Job.
Express the lines of the material below as a Markdown table with the columns Row and Line, numbering each row and skipping blank lines. Leave the pictures out of the table.

Chart comprehension data.
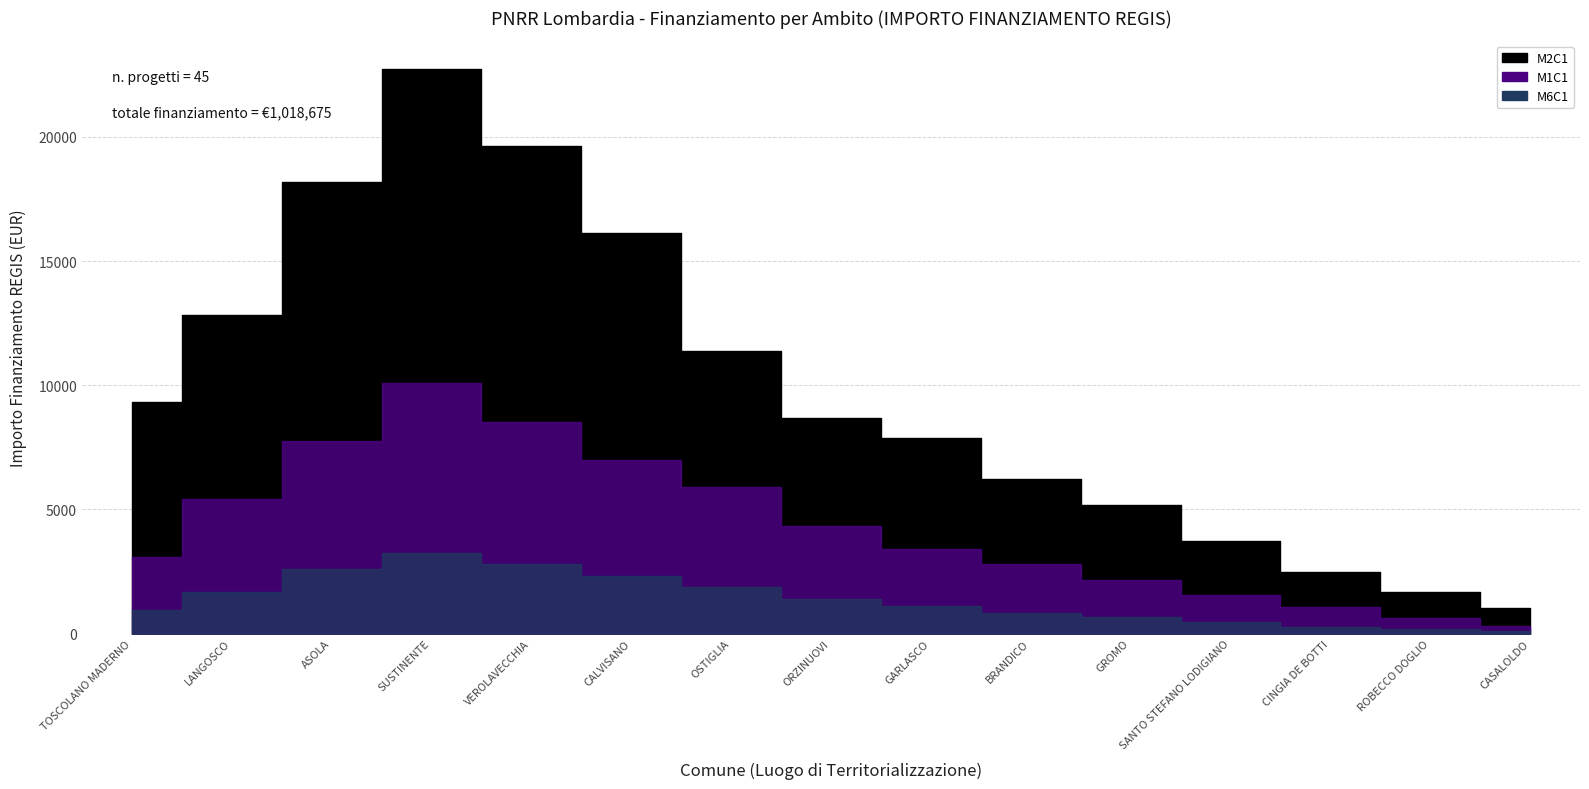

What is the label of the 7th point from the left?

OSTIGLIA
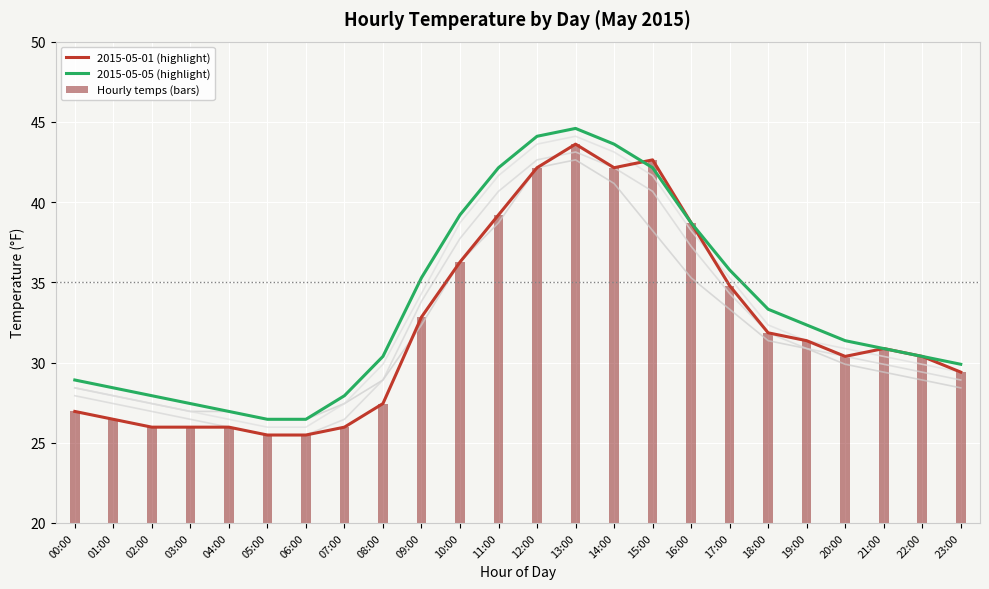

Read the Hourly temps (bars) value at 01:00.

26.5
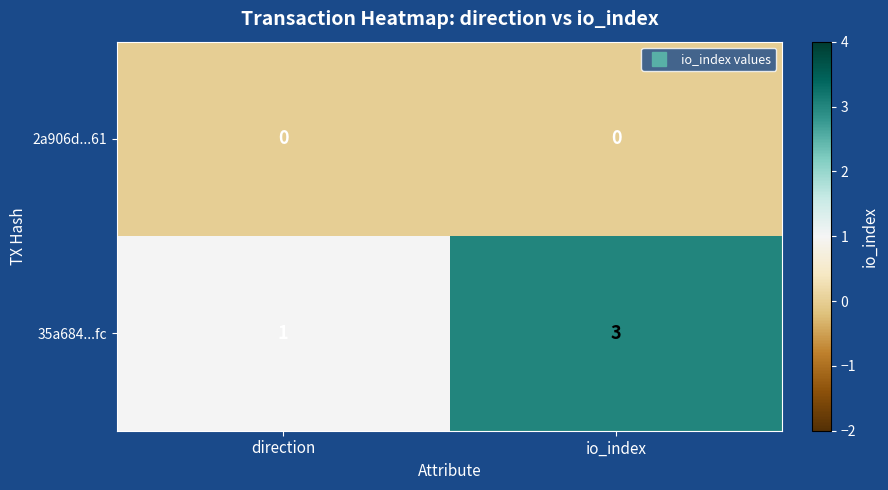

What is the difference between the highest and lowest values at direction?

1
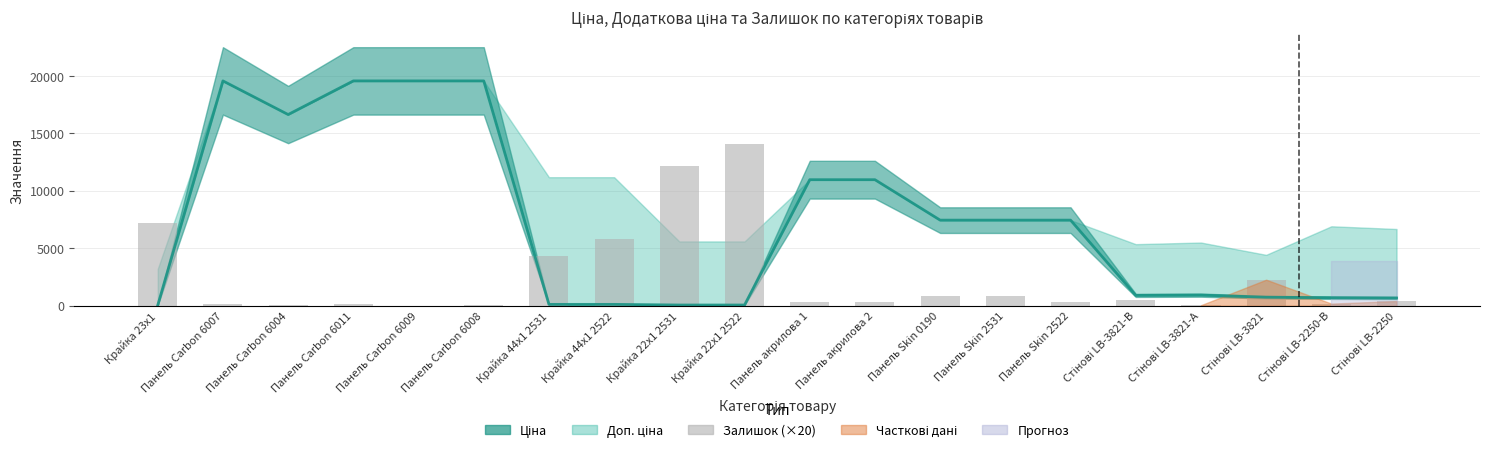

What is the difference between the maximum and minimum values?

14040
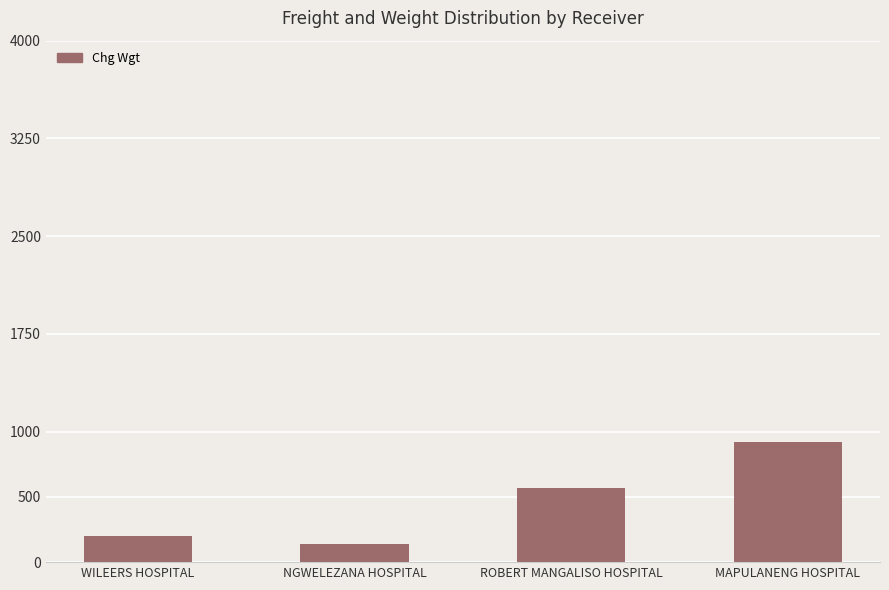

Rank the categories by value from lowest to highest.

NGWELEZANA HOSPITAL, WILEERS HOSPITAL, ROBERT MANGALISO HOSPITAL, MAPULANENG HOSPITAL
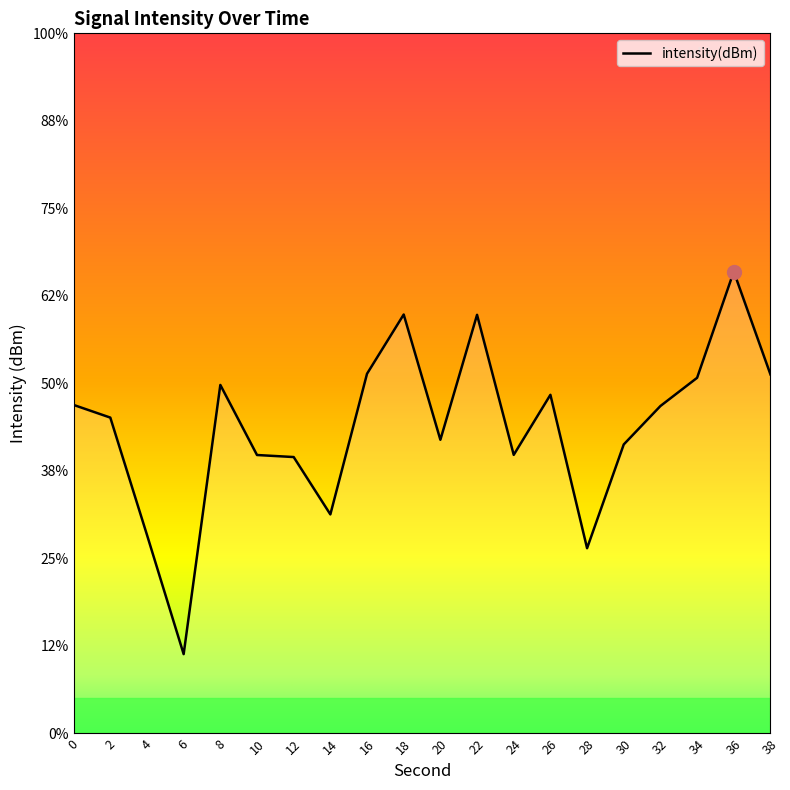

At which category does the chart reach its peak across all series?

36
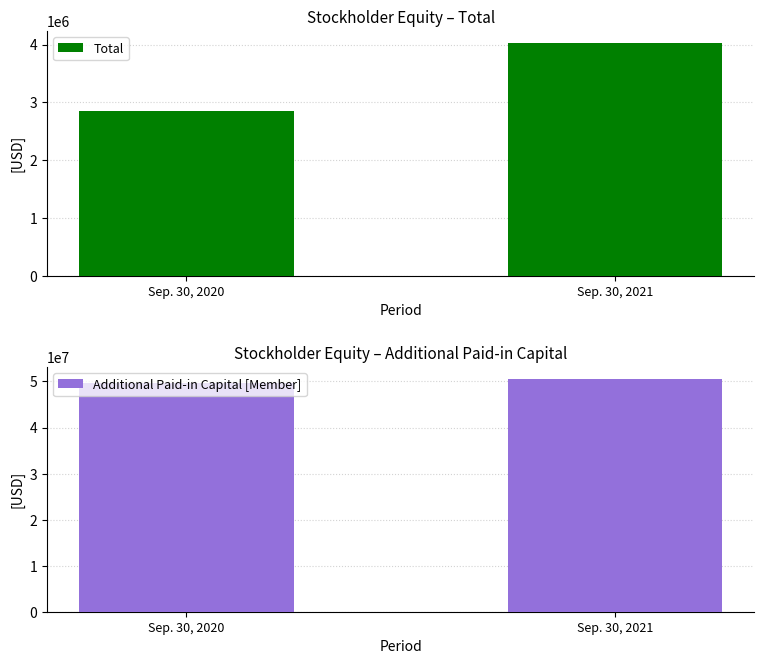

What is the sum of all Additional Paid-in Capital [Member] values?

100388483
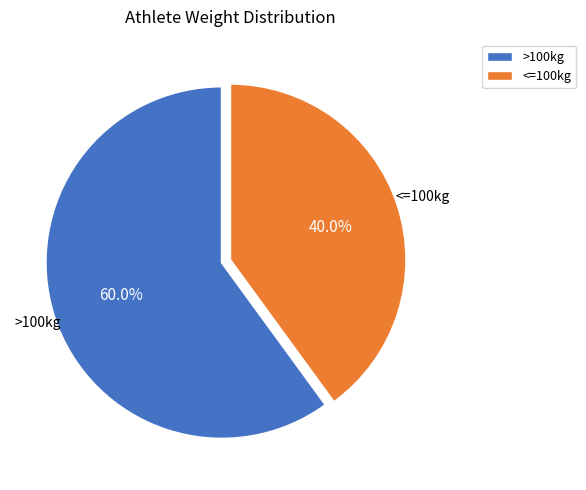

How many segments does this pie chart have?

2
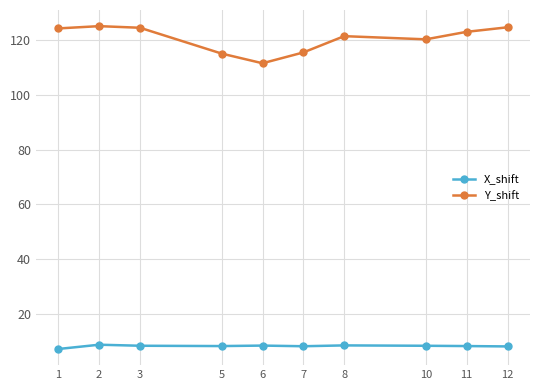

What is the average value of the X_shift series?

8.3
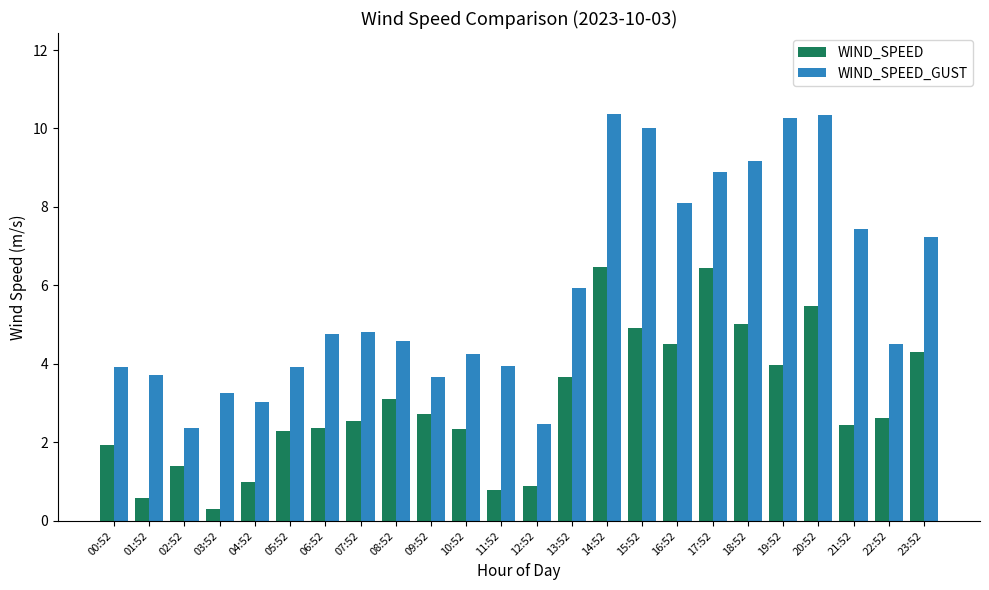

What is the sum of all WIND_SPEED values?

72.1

Solution for this task.
| Row | Line |
|---|---|
| 1 | What is the label of the 7th point from the left? |
| 2 | OSTIGLIA |
| 3 | Read the Hourly temps (bars) value at 01:00. |
| 4 | 26.5 |
| 5 | What is the difference between the highest and lowest values at direction? |
| 6 | 1 |
| 7 | What is the difference between the maximum and minimum values? |
| 8 | 14040 |
| 9 | Rank the categories by value from lowest to highest. |
| 10 | NGWELEZANA HOSPITAL, WILEERS HOSPITAL, ROBERT MANGALISO HOSPITAL, MAPULANENG HOSPITAL |
| 11 | At which category does the chart reach its peak across all series? |
| 12 | 36 |
| 13 | What is the sum of all Additional Paid-in Capital [Member] values? |
| 14 | 100388483 |
| 15 | How many segments does this pie chart have? |
| 16 | 2 |
| 17 | What is the average value of the X_shift series? |
| 18 | 8.3 |
| 19 | What is the sum of all WIND_SPEED values? |
| 20 | 72.1 |